→ MATERIAL SUPPLIED
○ ○ ○ ○ ○ ○ ○
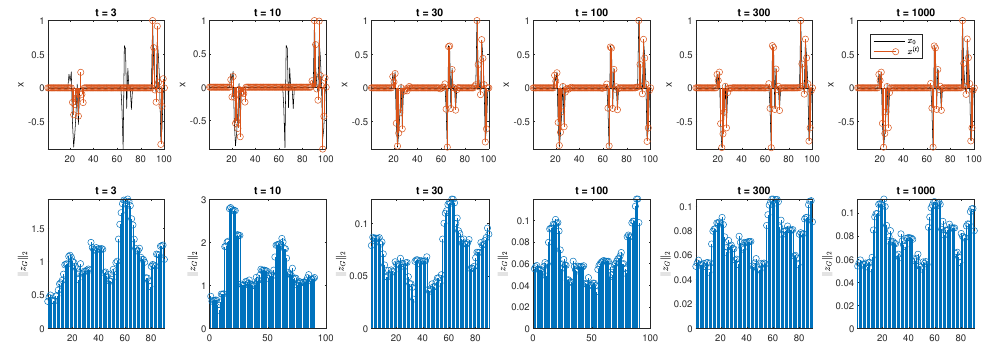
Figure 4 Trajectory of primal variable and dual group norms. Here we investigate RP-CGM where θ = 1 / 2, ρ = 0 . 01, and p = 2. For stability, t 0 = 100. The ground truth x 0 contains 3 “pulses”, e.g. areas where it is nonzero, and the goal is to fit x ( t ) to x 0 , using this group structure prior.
○ ○ ○ ○ ○ ○ ○
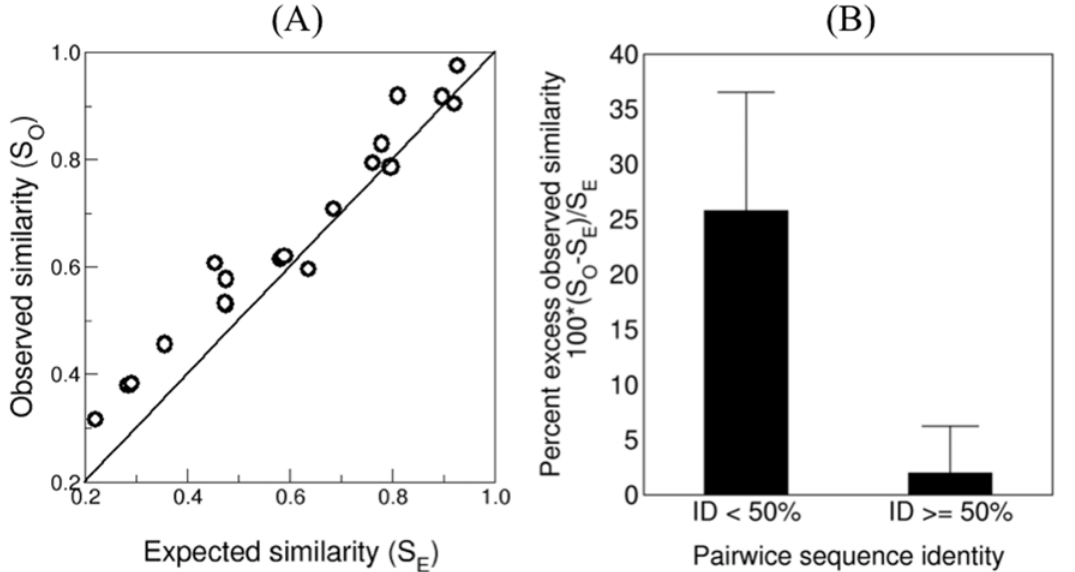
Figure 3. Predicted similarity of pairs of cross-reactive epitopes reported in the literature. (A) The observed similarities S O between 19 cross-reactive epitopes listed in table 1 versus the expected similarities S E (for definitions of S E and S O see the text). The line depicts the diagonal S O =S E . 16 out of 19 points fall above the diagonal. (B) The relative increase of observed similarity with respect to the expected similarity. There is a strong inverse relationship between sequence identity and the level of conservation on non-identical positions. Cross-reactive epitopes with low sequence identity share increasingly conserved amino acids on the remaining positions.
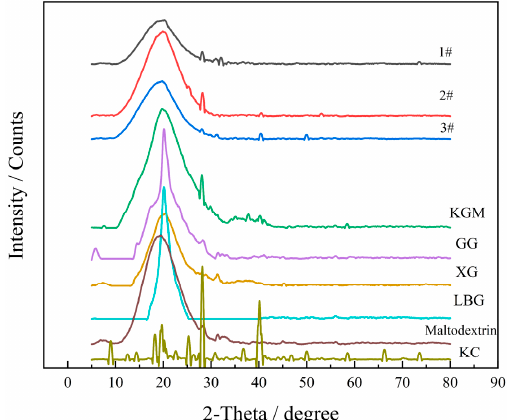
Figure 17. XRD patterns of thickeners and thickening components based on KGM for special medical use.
○ ○ ○ ○ ○ ○ ○
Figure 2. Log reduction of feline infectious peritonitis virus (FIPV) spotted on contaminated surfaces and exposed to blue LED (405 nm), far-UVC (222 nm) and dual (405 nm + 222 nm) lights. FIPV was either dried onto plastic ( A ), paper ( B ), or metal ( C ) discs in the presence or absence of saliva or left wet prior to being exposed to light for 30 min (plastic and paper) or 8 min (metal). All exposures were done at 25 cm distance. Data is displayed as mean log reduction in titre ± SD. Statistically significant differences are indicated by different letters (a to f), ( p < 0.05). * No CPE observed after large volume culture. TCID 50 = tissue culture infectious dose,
○ ○ ○ ○ ○ ○ ○
→ WORK TO BE COMPLETED
Exactly how many lines in the material above mention the word "prior"? Give the number and nothing besides.

→ TASK RESPONSE
2